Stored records
····················
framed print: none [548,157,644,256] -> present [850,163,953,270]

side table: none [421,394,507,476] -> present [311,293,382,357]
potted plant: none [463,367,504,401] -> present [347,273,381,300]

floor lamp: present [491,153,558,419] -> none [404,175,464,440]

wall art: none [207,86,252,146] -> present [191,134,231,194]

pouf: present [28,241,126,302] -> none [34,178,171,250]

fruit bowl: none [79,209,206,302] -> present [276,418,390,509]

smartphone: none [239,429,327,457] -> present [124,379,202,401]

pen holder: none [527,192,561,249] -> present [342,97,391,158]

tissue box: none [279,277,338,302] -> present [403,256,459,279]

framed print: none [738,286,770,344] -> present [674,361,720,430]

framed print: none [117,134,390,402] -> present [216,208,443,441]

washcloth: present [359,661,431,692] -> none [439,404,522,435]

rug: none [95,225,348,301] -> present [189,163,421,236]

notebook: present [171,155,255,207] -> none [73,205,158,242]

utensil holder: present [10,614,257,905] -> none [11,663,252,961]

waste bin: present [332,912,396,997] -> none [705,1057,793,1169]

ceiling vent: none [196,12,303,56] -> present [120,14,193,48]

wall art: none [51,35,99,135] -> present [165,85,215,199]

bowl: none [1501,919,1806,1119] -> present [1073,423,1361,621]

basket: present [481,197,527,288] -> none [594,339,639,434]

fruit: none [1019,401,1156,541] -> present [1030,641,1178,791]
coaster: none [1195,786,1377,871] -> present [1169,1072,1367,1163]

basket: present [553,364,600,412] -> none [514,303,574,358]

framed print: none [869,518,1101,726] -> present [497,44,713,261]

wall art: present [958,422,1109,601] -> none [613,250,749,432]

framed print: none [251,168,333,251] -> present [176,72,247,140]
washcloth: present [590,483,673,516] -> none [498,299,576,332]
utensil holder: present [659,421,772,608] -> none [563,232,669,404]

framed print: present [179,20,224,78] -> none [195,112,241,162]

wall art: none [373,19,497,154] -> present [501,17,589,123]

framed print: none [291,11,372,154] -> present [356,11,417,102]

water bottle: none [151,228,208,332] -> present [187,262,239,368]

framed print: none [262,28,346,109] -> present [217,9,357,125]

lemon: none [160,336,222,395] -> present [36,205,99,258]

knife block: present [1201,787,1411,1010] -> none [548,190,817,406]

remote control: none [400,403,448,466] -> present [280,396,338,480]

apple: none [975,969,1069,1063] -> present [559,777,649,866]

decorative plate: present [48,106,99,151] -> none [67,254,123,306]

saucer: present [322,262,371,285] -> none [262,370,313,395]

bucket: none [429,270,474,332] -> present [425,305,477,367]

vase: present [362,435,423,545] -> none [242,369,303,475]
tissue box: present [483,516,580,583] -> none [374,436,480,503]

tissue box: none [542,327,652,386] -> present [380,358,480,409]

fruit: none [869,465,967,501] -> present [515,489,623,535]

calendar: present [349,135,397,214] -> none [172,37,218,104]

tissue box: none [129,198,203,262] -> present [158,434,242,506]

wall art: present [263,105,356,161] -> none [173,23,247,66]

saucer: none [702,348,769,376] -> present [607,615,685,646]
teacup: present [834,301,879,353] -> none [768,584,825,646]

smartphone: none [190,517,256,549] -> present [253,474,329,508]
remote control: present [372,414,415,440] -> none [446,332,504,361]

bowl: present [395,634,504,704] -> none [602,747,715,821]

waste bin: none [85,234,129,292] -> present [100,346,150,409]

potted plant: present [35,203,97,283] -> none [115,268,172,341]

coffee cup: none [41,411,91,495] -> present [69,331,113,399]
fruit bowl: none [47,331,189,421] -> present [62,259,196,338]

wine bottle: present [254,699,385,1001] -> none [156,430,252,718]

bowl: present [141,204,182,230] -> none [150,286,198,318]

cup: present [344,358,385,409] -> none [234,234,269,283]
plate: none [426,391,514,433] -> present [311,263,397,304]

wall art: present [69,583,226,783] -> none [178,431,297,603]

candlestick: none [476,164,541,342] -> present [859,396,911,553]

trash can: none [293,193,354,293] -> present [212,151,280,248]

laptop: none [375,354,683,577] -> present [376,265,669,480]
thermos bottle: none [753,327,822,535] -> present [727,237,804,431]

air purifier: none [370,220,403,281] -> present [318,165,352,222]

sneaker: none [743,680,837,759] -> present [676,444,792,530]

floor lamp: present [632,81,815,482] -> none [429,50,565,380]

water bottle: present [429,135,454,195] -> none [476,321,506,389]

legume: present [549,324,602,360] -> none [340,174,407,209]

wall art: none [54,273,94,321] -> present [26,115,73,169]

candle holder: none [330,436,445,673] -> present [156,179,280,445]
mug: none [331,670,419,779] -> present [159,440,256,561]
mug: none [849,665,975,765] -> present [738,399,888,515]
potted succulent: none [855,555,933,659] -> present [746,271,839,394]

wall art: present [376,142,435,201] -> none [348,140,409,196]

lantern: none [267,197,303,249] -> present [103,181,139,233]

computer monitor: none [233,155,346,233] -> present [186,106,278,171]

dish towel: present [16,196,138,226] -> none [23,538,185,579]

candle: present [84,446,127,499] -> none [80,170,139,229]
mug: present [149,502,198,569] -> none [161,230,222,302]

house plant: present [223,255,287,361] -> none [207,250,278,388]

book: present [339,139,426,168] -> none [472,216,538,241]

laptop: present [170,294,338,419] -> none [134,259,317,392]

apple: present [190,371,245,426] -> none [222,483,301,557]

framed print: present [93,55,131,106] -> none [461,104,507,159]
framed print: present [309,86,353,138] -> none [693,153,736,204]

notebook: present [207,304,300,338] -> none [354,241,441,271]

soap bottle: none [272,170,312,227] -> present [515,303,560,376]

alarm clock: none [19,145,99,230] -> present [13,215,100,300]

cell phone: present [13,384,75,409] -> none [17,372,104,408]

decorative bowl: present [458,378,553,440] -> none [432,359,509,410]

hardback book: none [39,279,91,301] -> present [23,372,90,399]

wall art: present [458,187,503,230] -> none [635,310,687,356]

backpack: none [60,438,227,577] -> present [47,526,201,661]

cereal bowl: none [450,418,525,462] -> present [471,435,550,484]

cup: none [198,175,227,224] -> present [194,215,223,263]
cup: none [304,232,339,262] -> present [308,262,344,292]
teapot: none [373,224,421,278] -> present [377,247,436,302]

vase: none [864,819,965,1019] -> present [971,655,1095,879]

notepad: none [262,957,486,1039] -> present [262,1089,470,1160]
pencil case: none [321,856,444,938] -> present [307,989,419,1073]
····················
**EXERCISE OBJECTIVE:** Start at the first line of the entries and stop at the line that contains "basket: present [553,364,600,412]". Repeat every line in that span exactly, and nothing beyond it.

**ANSWER TO THE EXERCISE:**
framed print: none [548,157,644,256] -> present [850,163,953,270]

side table: none [421,394,507,476] -> present [311,293,382,357]
potted plant: none [463,367,504,401] -> present [347,273,381,300]

floor lamp: present [491,153,558,419] -> none [404,175,464,440]

wall art: none [207,86,252,146] -> present [191,134,231,194]

pouf: present [28,241,126,302] -> none [34,178,171,250]

fruit bowl: none [79,209,206,302] -> present [276,418,390,509]

smartphone: none [239,429,327,457] -> present [124,379,202,401]

pen holder: none [527,192,561,249] -> present [342,97,391,158]

tissue box: none [279,277,338,302] -> present [403,256,459,279]

framed print: none [738,286,770,344] -> present [674,361,720,430]

framed print: none [117,134,390,402] -> present [216,208,443,441]

washcloth: present [359,661,431,692] -> none [439,404,522,435]

rug: none [95,225,348,301] -> present [189,163,421,236]

notebook: present [171,155,255,207] -> none [73,205,158,242]

utensil holder: present [10,614,257,905] -> none [11,663,252,961]

waste bin: present [332,912,396,997] -> none [705,1057,793,1169]

ceiling vent: none [196,12,303,56] -> present [120,14,193,48]

wall art: none [51,35,99,135] -> present [165,85,215,199]

bowl: none [1501,919,1806,1119] -> present [1073,423,1361,621]

basket: present [481,197,527,288] -> none [594,339,639,434]

fruit: none [1019,401,1156,541] -> present [1030,641,1178,791]
coaster: none [1195,786,1377,871] -> present [1169,1072,1367,1163]

basket: present [553,364,600,412] -> none [514,303,574,358]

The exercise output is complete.